INFORMATION:
☆ ☆ ☆ ☆ ☆
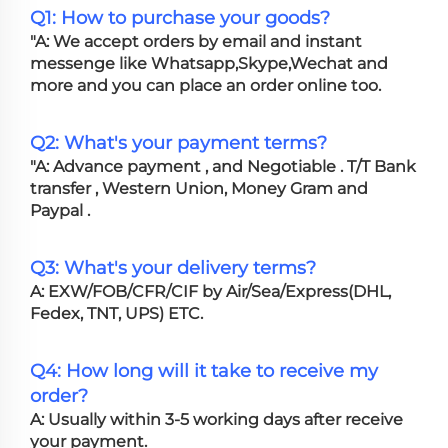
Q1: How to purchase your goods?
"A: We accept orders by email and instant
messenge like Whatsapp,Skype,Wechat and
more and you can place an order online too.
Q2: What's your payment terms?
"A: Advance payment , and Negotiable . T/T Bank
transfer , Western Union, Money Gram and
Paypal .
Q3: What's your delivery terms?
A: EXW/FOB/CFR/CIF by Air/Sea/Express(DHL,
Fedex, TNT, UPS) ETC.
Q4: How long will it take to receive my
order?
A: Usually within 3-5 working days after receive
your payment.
☆ ☆ ☆ ☆ ☆
WHAT YOU ARE ASKED TO DO: Can you swap every "payment" in the records for "remittance" and write the lines out again with nothing else changed and the pictures left out?

RESPONSE AREA:
Q1: How to purchase your goods?
"A: We accept orders by email and instant
messenge like Whatsapp,Skype,Wechat and
more and you can place an order online too.
Q2: What's your remittance terms?
"A: Advance remittance , and Negotiable . T/T Bank
transfer , Western Union, Money Gram and
Paypal .
Q3: What's your delivery terms?
A: EXW/FOB/CFR/CIF by Air/Sea/Express(DHL,
Fedex, TNT, UPS) ETC.
Q4: How long will it take to receive my
order?
A: Usually within 3-5 working days after receive
your remittance.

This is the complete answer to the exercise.